TynamoDB is a horizontally scalable, highly available, key-value storage service that is built with Raft consensus algorithms. This is a hobby project that help me understand Raft and build a distributed KV database. Raft is a distributed consensus algorithms that is designed to be easy to understandy. You may read more about Raft with the extended Raft paper
TynamoDB is mainly implemented based on TinyKV and MIT 6.824 Lab 2: Raft
Highly Available: build a fault tolerant KV server on top of Raft which is a distributed consensus algorithm so that the service will remain operational even when the minority of the servers fail.
Eventual Consistency: Logs are stored in the master and replayed in order in the slaves. Every write request will wait until most of the servers to commit the write message before replying back to the client to ensure consistency.
A replicated state machine implements fault tolerance by storing copies of its data on the remaining servers/nodes. By storing copies of data on multiple servers, the replicate state machine can continue to operate even if the minority of the servers fail, either due to server or network failures.
For instance, when server A is communicating with server B, a crash in B is indistinguishable from a partition from A and B. From A's perspective, B becomes unreachable, experiencing timeouts or unable to receive messages from B. This could either due to B's hardware failure, or intermittent software failure, or network partition failure.
Making a distributed system behave like a coherent unit in face of these failures can be a challenge, and that’s why we sometimes need a consensus algorithm, like Raft
To be able to cope with failure, Raft requires majority of the servers to be available. For instance, 2 servers must be available in a replica group of 3 servers. In a 5-server replica group, at least 3 server have to be available.
The following diagram demonstrate a sample 3-server replica group implementation in TynamoDB. Requests come into raft layer first. Then data are replicated across other servers and persisted through Badger. If one of the servers fails, the data can still be recovered from the remaining two servers.
To handle failures, Raft is divided into three sub sections:
- Leader election
- Log Replication
- Safety
You may read more about Raft with the extended Raft paper
Raft is CP algorithms, meaning that Raft ensures consistency and can tolerate partition failure, but Raft may be unavailable for certain amount of time to do replicate data to majority of the servers and persist it before getting back to the client. Every write request will be handled by master to ensure consistency.
In the original Raft implementation, clients only communicate with leader/master to ensure strong consistency.
TynamoDB achieves eventual consistency by allowing the client to read from all servers (including slaves) even if the data in the slaves may be outdated or incorrect, in a round-robin fashion.

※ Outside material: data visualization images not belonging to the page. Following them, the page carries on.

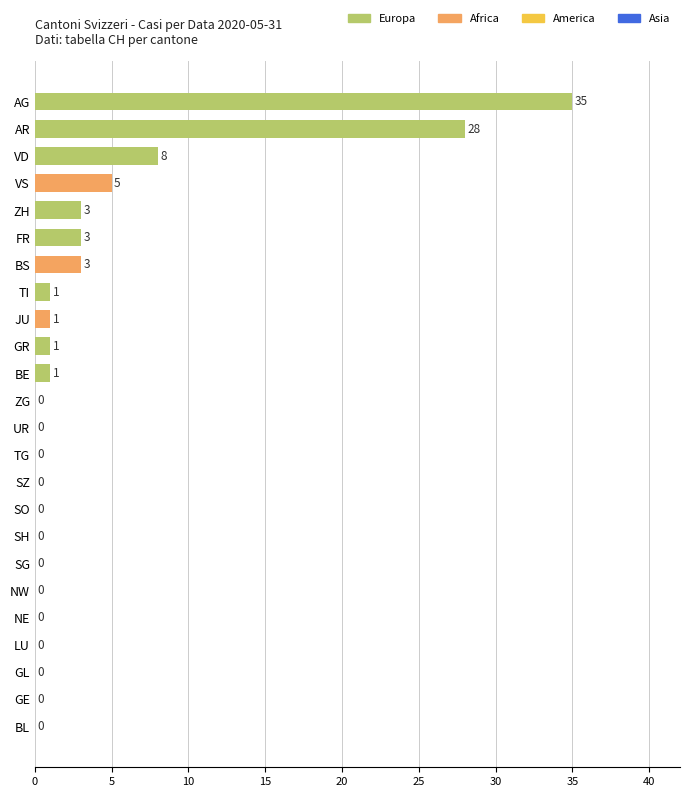

What is the average value?

4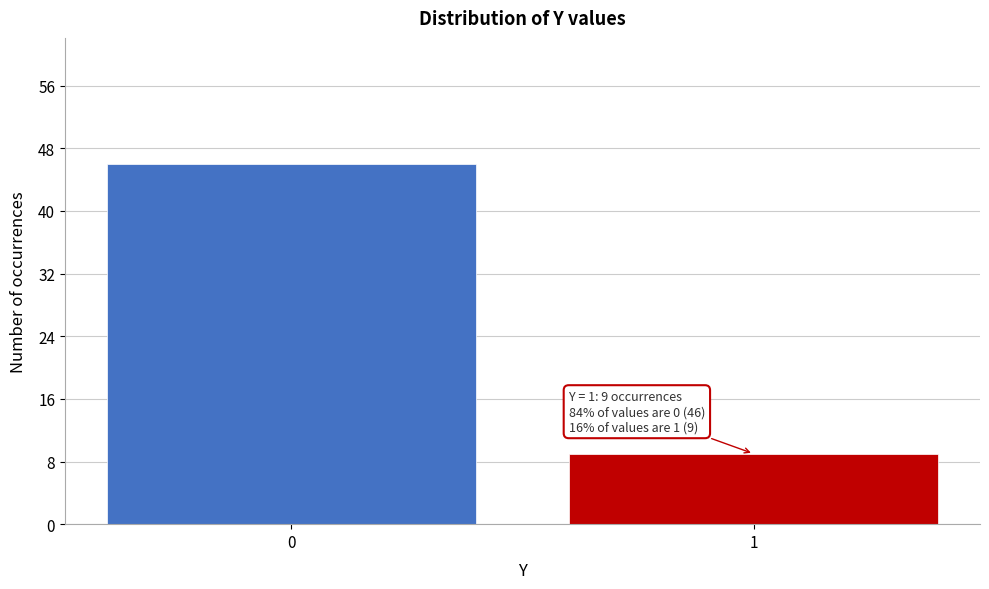

Reading right to left, extract all data points from this chart.

9	46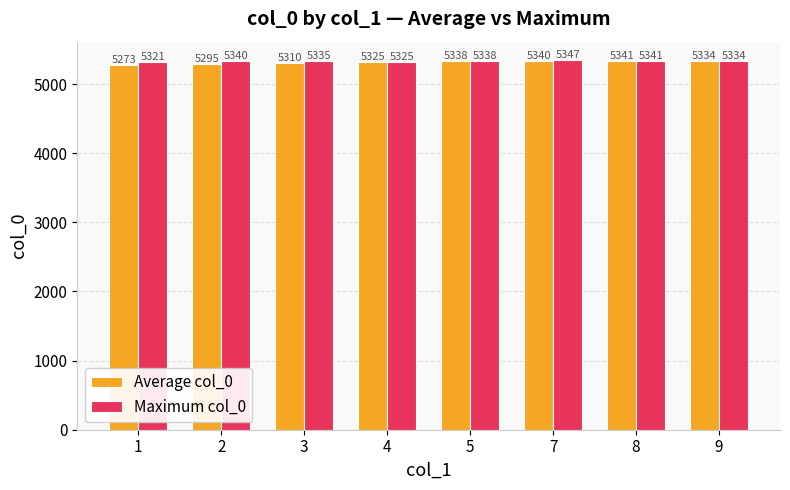

How many values in the Maximum col_0 series are below 5338?

4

The following flow demonstrate what a read request might look like in TynamoDB
Read request will randomly select one of the nodes in a round robin algorithms.
The client will receive the correct and consistent data from either slaves or master.
Scenario 2: Data is inconsistent while Raft is the middle of updating value or recovering from failures
When the minority of the servers fail, client read request could either land on master or slave.
Master: if the read request hit master when Raft is recovering from failure, the read request will wait until master replicate all the logs/states in order in all slaves. In this case, read request may timeout few times before master replay all states in order.
Slave: if the read request hit slave when Raft is recovering from failure, the slave would return its local copy of the data back to client. This data maybe outdated version of the data. Read request should return immediately in this case.
This scenario happens when a new data has just been written to master but has not yet been replicated to all the slaves.
Master: In this case, master should be able to return its local copy back to the client provided data is replicated to the majority of the server
Slave: Since slave has not yet received copy from master, or slave failed to store the state from master, slave will return KeyNotFound
error back to the client.